During this time, Anteneh's family is still coming to visit, which is just devestating him, and they invite us over to the house he was raised in. I was literally coughing up a lung and the rainy season had started so I stayed behind, but my family, and a friend from the New Flower went. It was very very hard on Anteneh. He saw his childhood room, his childhood dog, pictures of his parents, and grandma. He also went to his Uncle's house.
Our friend who is very ill and close to all four of us was becoming even sicker before our eyes, which was obviously hurting Teneh as well. We went to visit everyday, and it was hard on all of us.
Lots of hugs and kisses and help from everyone, Ayele our favorite driver, Genanew, the staff at the New flower, helped us to try to comfort him.
All of the kids at Hope's place are just beautiful! They are all so happy and well cared for it is amazing. The staff truly does love these kids. Every single person remembered Addis, and were so happy to see how she has grown and how beautiful she is. She is walking now, it's horrible, she is into everything. All of the older kids were so sweet and friendly. The babies are all very very well cared for and the toddlers seem very happy.
Now that we are home, Anteneh's personality and english usage have come alive. He is hilarious, and constantly making all of us laugh. He taught himself to ride a bike in ONE DAY! He seems to be the only Ethiopian older kid who does not have food issues. He eats burritos, broccoli rice casserole, quiche, and tons of fruit. The only problems we have right now is that he chews with his mouth open and doesn't understand that when Addis is napping, he has to be quiet. Other than that he is doing really really well. Even though we both read older child adoption books, we thought that because we had met Anteneh, and he was such a sweet kid, we wouldn't have any of the problems like other people. Well we did, and it was really hard, and we are going to still have more obstacles to overcome. But as of right now, I can defintely say, it's worth it.

10 comments:

Lisa said...

Welcome Home Miranda:)) Thanks for the insightful update and I love the pics you chose to add to your blog!!! CUTE!!! My favs!!
Well, things are definitely different for you all now! I wish your new family lots of love and happiness!!! Thanks also for the beautiful SMILEY pictures of my little angel!! ((Hugs))

Nikko and Matt said...

Thanks so much for the update. I was wondering how the transition would go. Tell him hello for me if he remembers me (we met when I visited Senay in Dec).

Anonymous said...

We've experience the "pouting thing" as well, from Sara... it sucks! ;-) but I'm starting to see less of it so hopefully soon it will end...
Great update! Bri says "hi!"

Rebecca said...

So glad you are all home!! It's so awesome that you're all doing so well. Love the new pics. Peace and love to the Pruitt's!!!!

ellerbee eight said...

Ah, the Ethiopian pout. They can be a stubborn group... perhaps that's why Ethiopia was one of the only African countries to never be colonized! HA. The episodes of pouting decrease as does the "time" they choose to punish us by not talking to us when we do something to make them mad ie: usually something that's good for them. It gets so much easier with time. We are so happy for you and will continue to pray for patience for you and comfort for him.

Amy said...

Glad to see your post Miss Miranda! So glad you are all home safe and sound. Tell Teneh I said hello and give Noahs future wife a big kiss for me:)!
Amy

Anonymous said...

Thanks so much for the update. I am sorry the trip was rough. So happy you are al home and feeling better. I will pray that Anteneh adjusts to his new life with ease.

Amber said...

Oh gosh, I know exactly what you are talking about with the pouting thing. Miss Mayla mastered that. Luckily it is mostly gone now. Hoping your transition time goes well!

Chris said...

What a wonderful and descriptive update!! I am so glad you all are home safe, sound and well now!! I can't wait to meet up with you all sometime hopefully in the fall so we can get our families together and the 3 Musketeers again! I will be praying for your adjustment to continue to go smoothly.
Hugs,
Chris

Laurel said...

Just found your blog ... can't wait to read some of the older posts.

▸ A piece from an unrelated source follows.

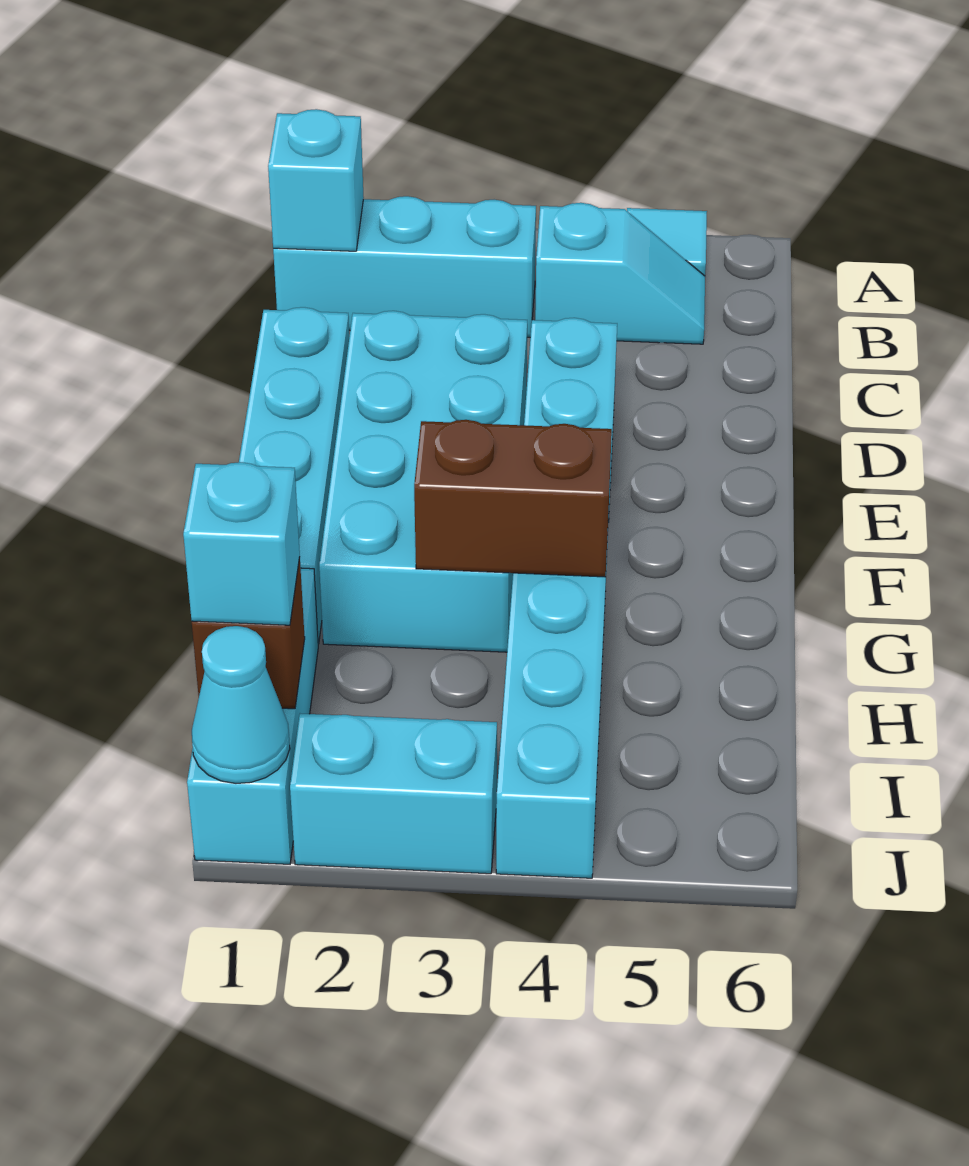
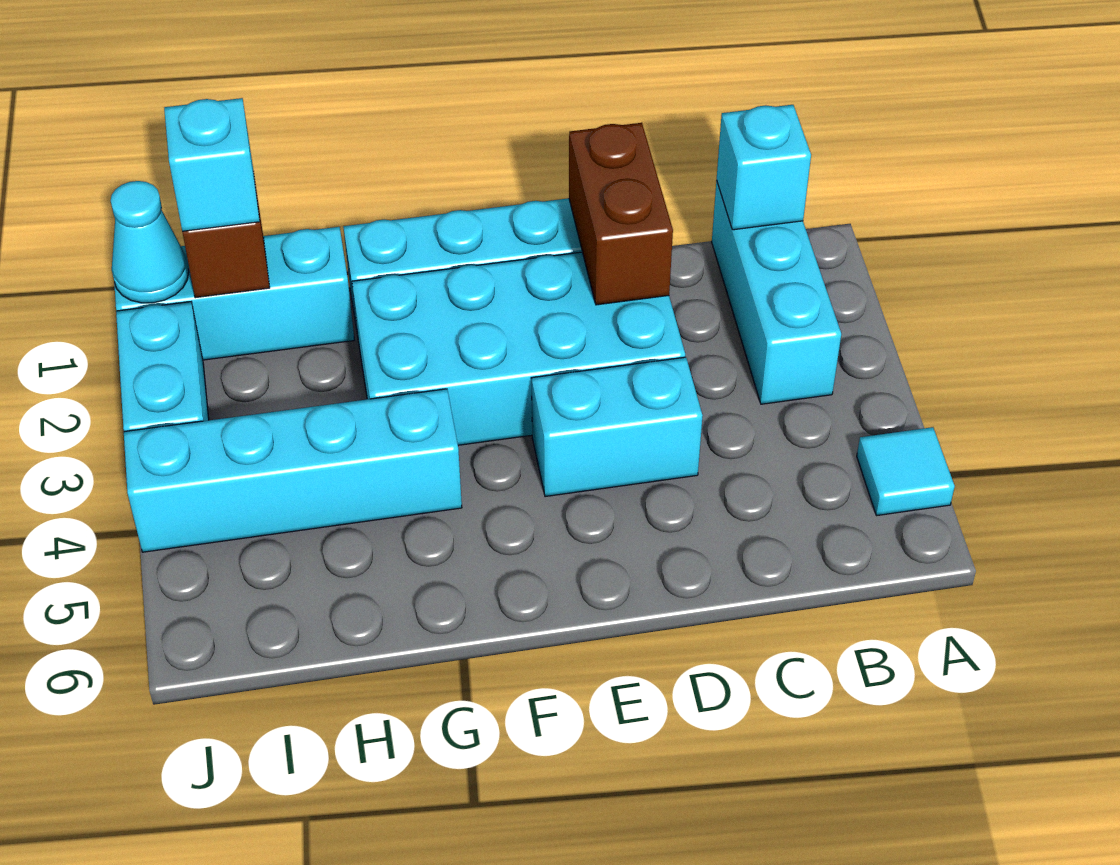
cyan 1x2 slope [535,203,705,344] -> none
brown 1x2 brick [414,420,612,577] -> brown 1x2 brick moved to [569,123,673,305]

I think the Ethiopian Pout needs to be renamed the African Pout. We brought 3 siblings home from Ghana in March (ages 6, 9, 12) and boy do they know how to pout. They can also wail like you've never heard before. Do Ethiopians wail when they are angry?

Your transition time will definitely have it's ups and downs ... and it can last for many months. But, the blessings definitely outweigh the challenges.